The answer is a hefty 591 million kg – almost as much as two Empire State Buildings. And if you wanted a follow-up question, seabird bums also deposit some 99 million kg of phosphorous during the same period.
To make this finding a team led by Xosé Luis Otero of the Universidade de Santiago de Compostela, Spain, obtained population estimates for all 320 species classified as seabirds, reaching a total 840 million. They then worked out species by species how often, on average, members of each species defecated, and how much they deposited each time.
These were complex and time consuming calculations, given the diversity in size across the range. There are, for instance, 26 million Little Auks (Alle alle) and 24 million Least Auklets (Aethia pusilla) to be found in the Arctic zone, each with a body weight 0.15 and 0.08 kg.
At the other end of the scale, and the world, there are millions of Emperor penguins (Aptenodytes forsteri), with body weights that vary between 22 and 37 kg.
“These differences in body mass have a dramatic effect on the quantity of excreted N and P,” the researchers point out a paper published in the journal Nature Communications.
Otero and his team did not calculate the seabird poo totals out of mere curiosity. Rather, they were intent on quantifying the contribution of seabirds to global nitrogen and phosphorous cycles.
The nitrogen cycle is driven by both natural phenomena, such as bacteria, and anthropogenic inputs, particularly fertiliser in farming operations. The scientists found that seabird contributions are “of a similar magnitude to others” and so have “geochemical and environmental relevance on a global scale”.
The research marks the first time the phosphorous contribution of the world’s seabird population has ever been calculated. Nitrogen outputs have been measured in the past, but usually only on local scales.
In the polar zones, where the vast majority of seabirds are located and breed, the massive quantities of excreta they produce has profound effects on the environment. Otero and his colleagues call them “biological pumps between marine and terrestrial ecosystems”.
Bird poo contains large amounts of micro and micronutrients, and in some polar zones constitutes the principle foodstuff for plant and microbial communities (not to mention a rich source of fertiliser for humans). The researchers make reference to Marion Island, an uninhabited outcrop in the sub-Antarctic Indian Ocean, on which penguin faeces makes up 85% of all organic matter.

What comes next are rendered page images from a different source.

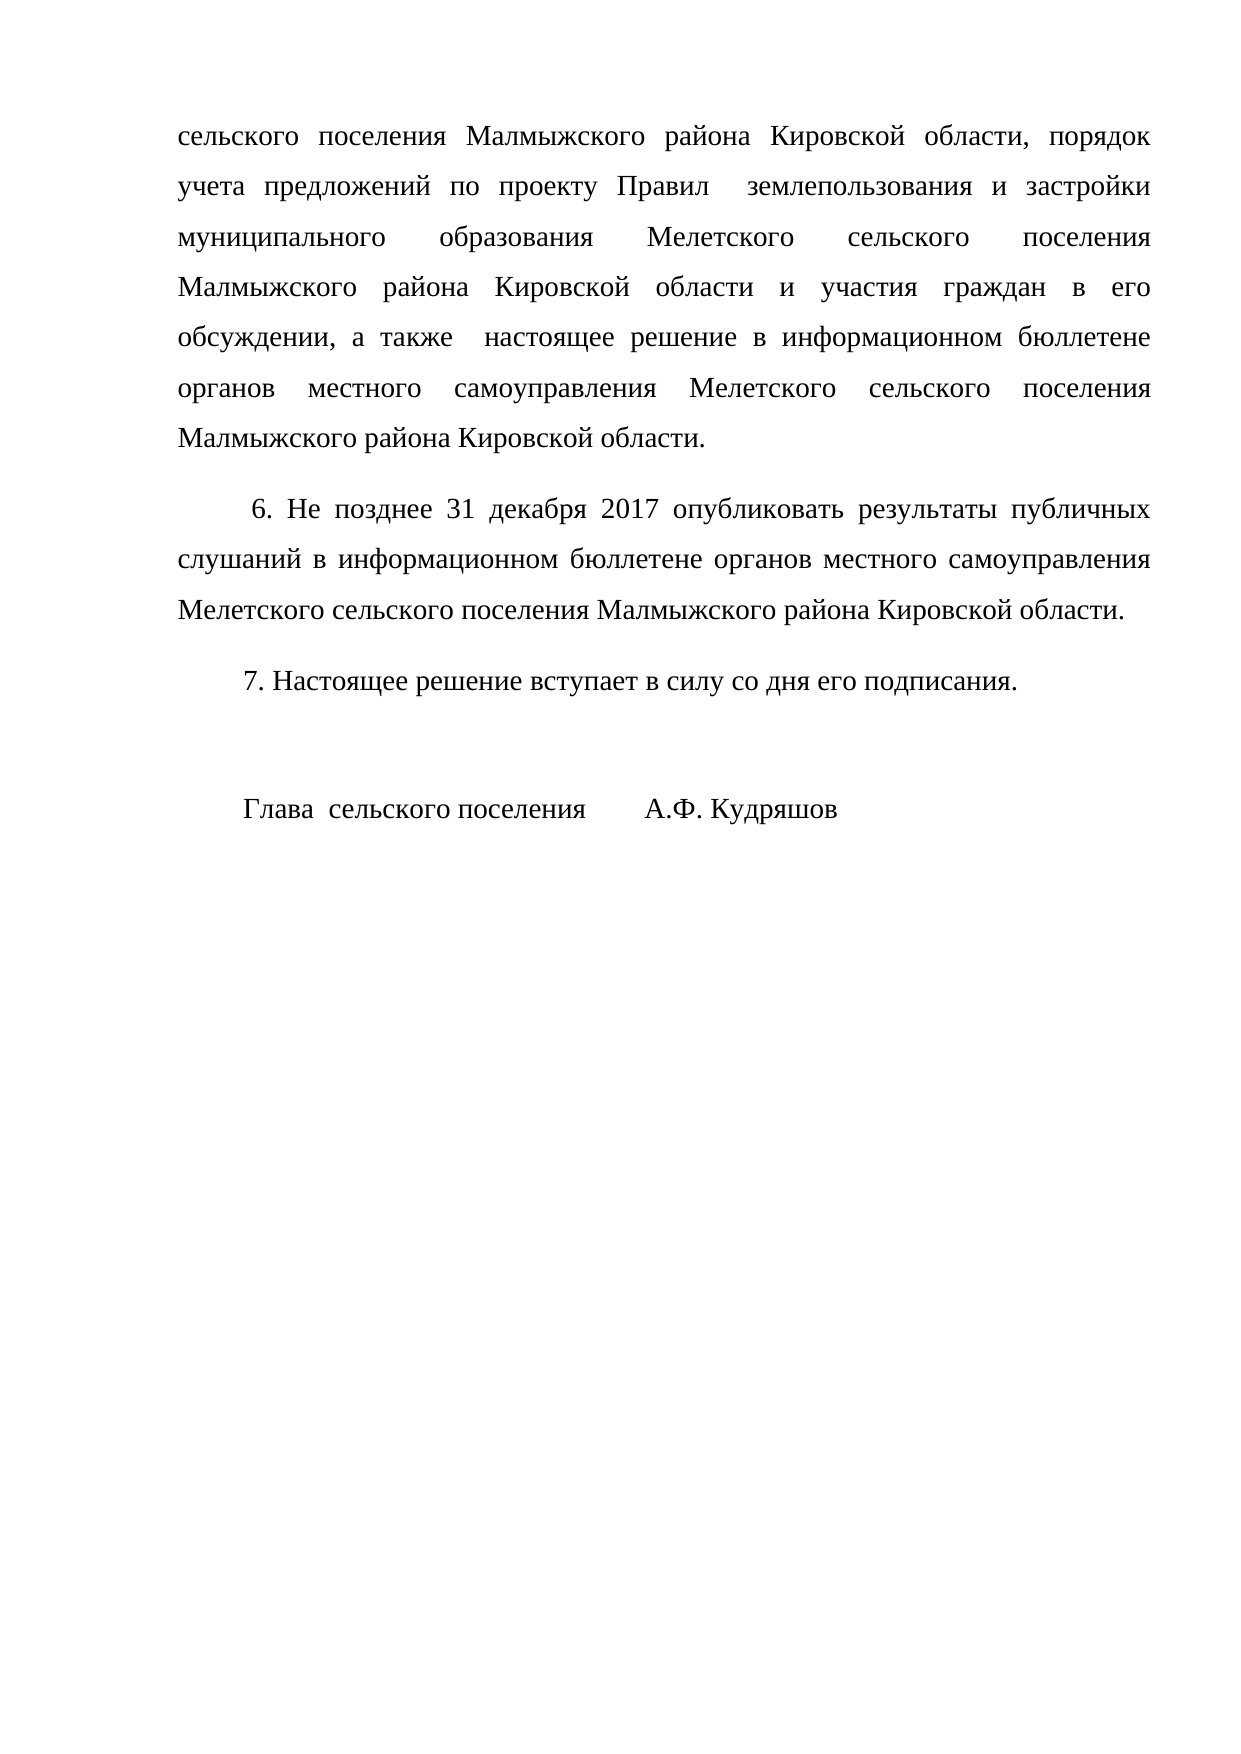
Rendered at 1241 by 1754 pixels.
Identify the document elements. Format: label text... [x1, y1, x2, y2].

text Глава сельского поселения А.Ф. Кудряшов [177, 791, 1152, 825]
text 7. Настоящее решение вступает в силу со дня его подписания. [177, 663, 1152, 696]
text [177, 118, 1152, 453]
text 6. Не позднее 31 декабря 2017 опубликовать результаты публичных слушаний в информационном бюллетене органов местного самоуправления Мелетского сельского поселения Малмыжского района Кировской области. [177, 491, 1152, 625]
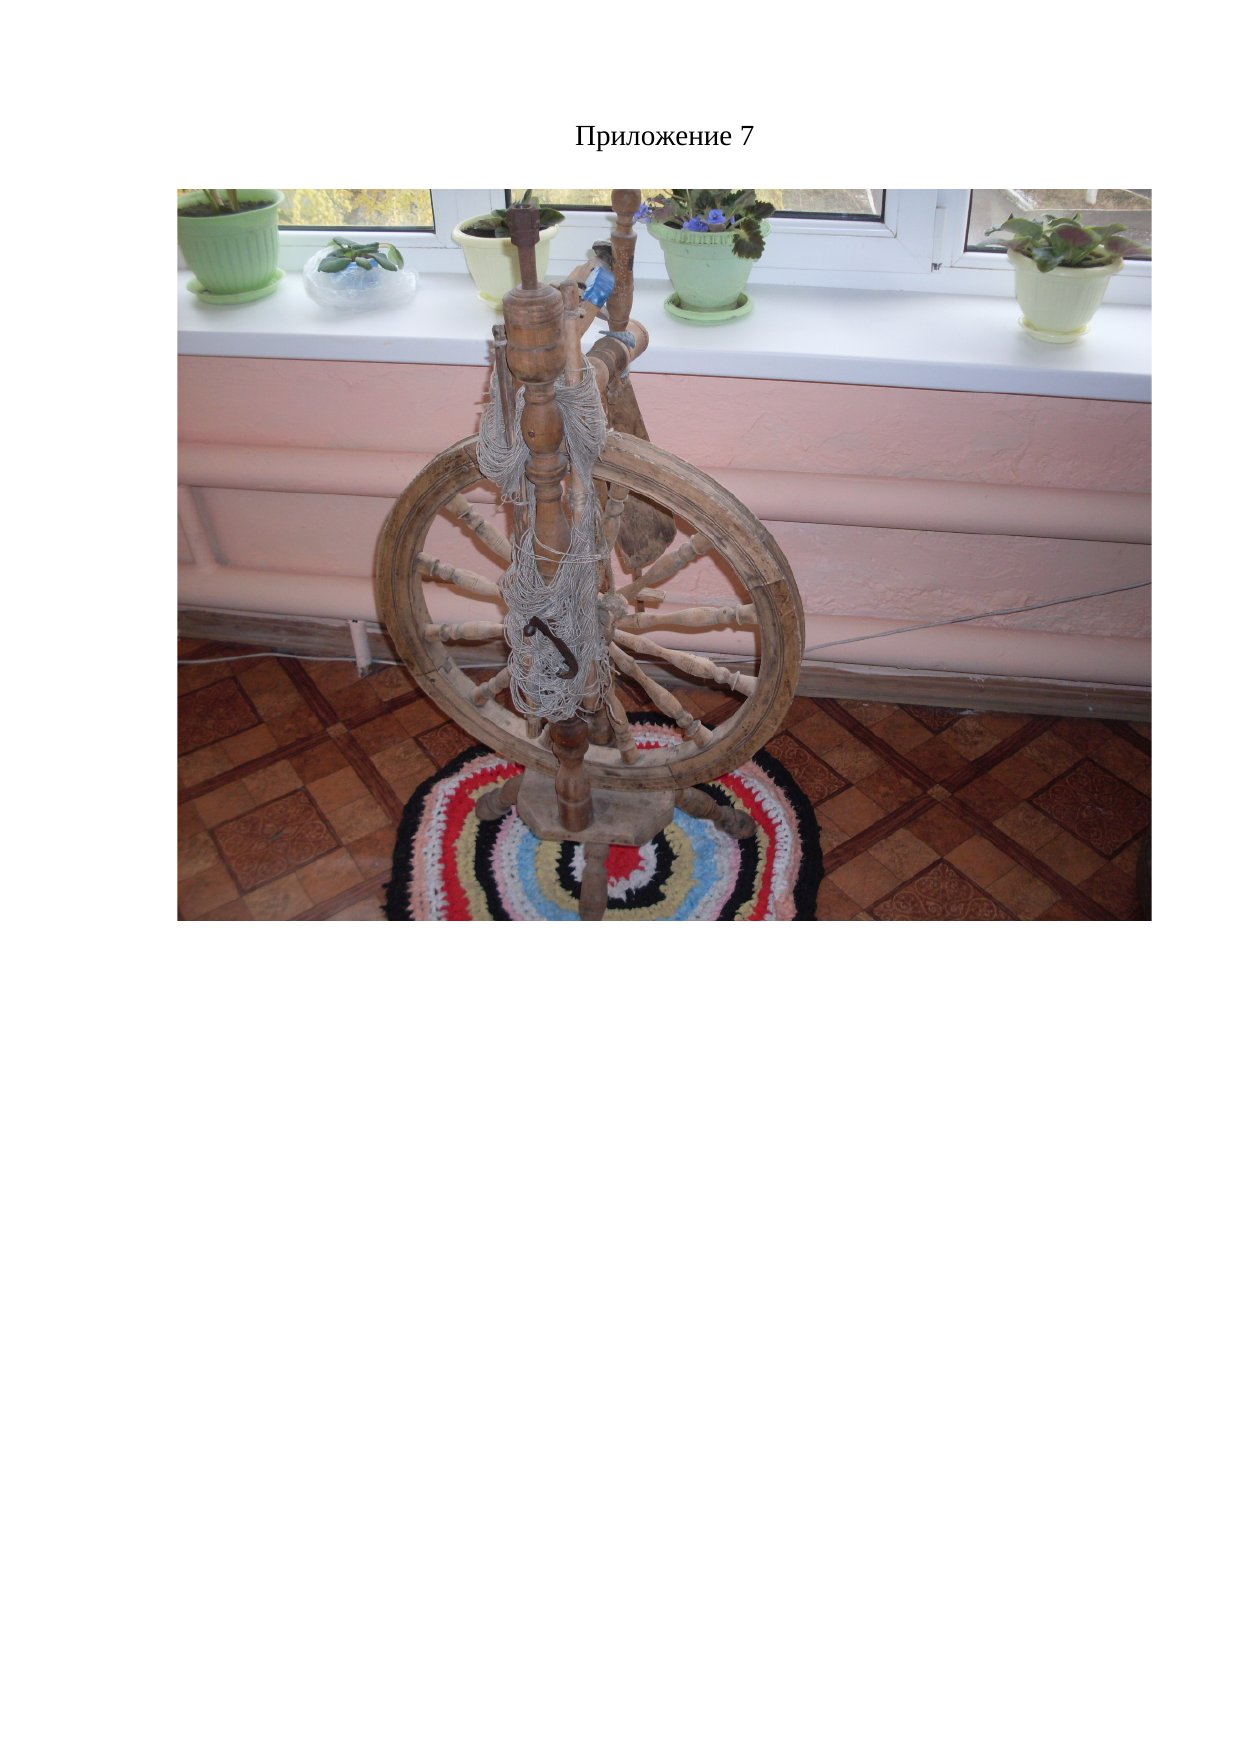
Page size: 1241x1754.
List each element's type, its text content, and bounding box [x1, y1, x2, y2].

picture [177, 189, 1152, 921]
text Приложение 7 [177, 118, 1152, 152]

Seabird excreta also plays a key role in determining the make-up of plant colonies around nesting sites – not only feeding them but also by being the delivery vehicle for seeds and thus, sometimes, the introduction of new species.

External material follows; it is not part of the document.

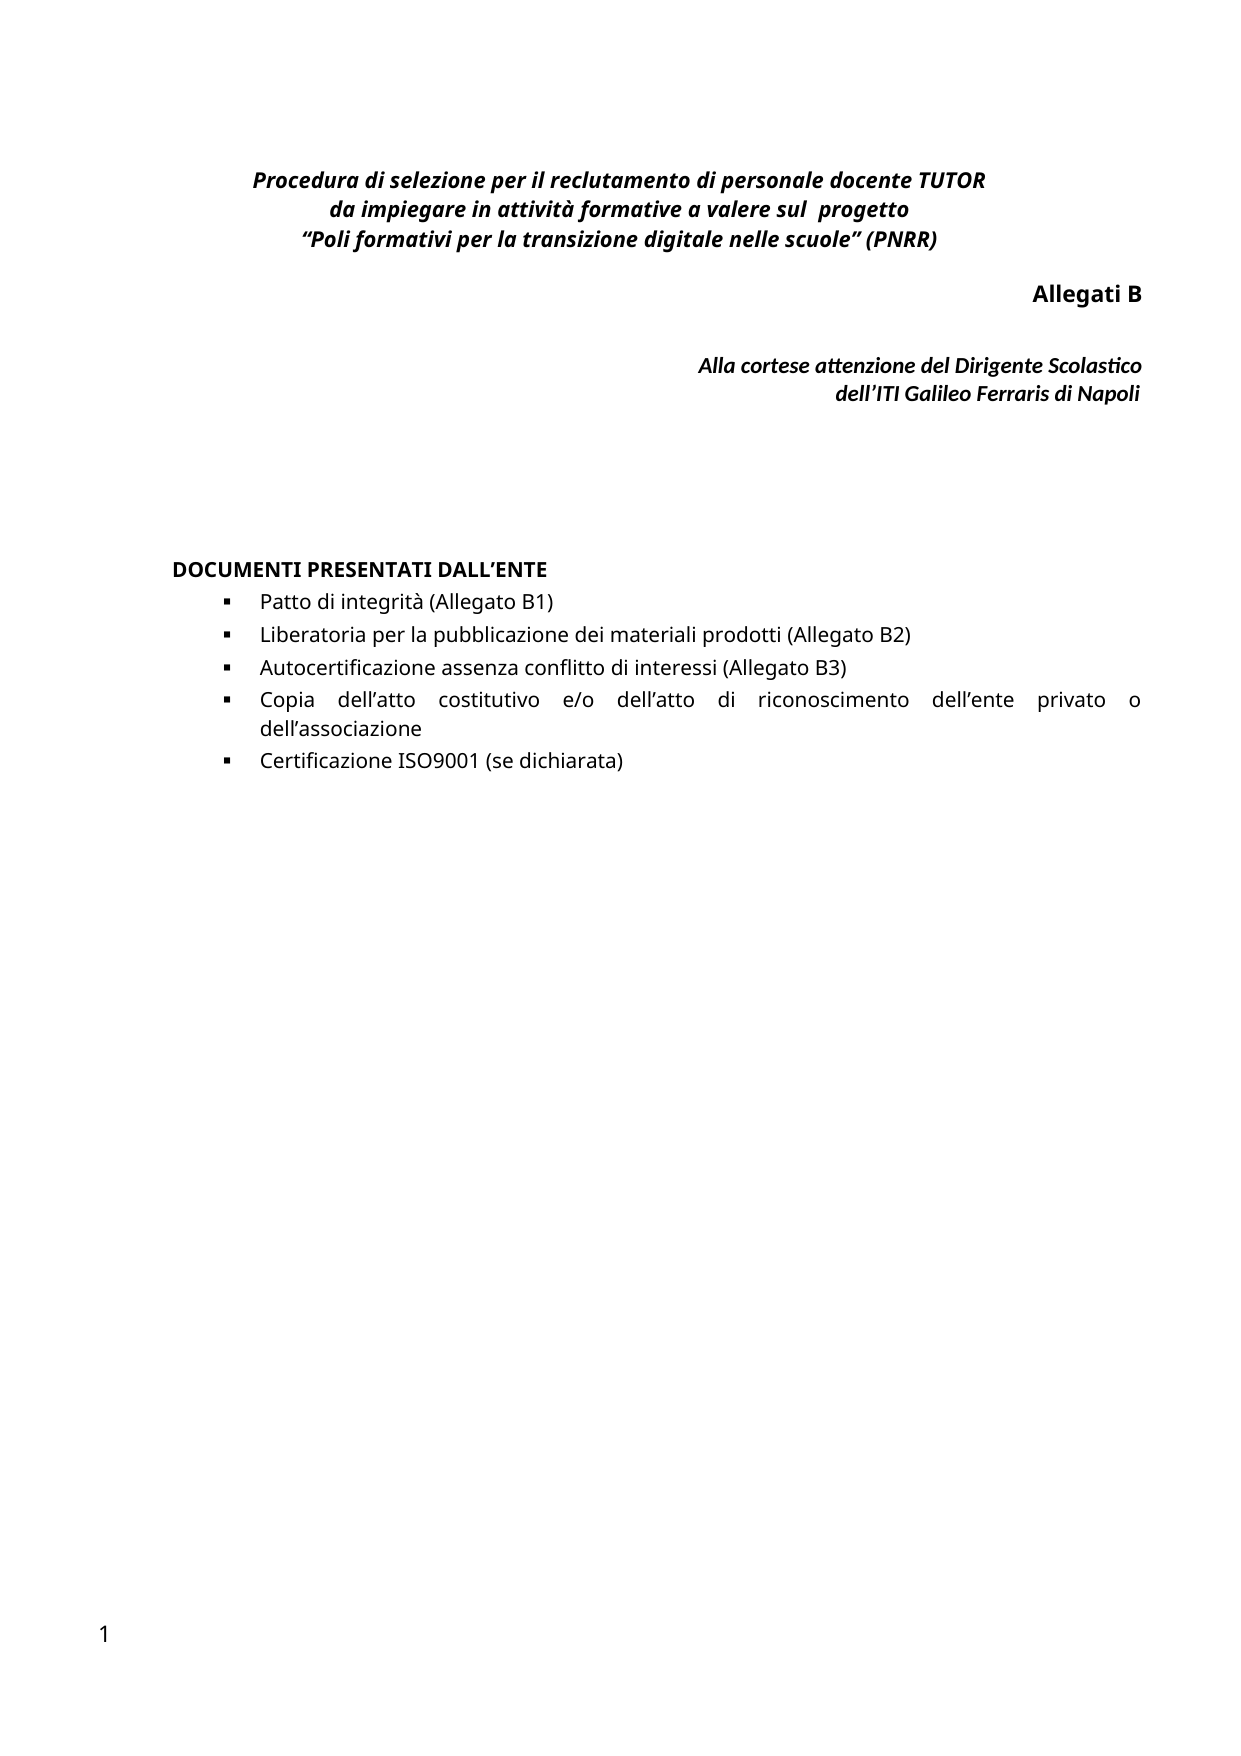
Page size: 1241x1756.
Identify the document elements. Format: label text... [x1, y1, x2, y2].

A proportion of colony faeces ends up being dissolved in water, thus driving biological and geological chemical processes in local soils, sediments, and coastal waters. Some of the nitrogen, too, binds with hydrogen to create ammonia – making seabirds the biggest contributors of the compound in remote areas.
The researchers conclude that seabird-produced nitrogen and phosphorous have effects on very large scales as well as local ones. Including the estimates in calculations of the global cycles for each chemical would greatly improve accuracy.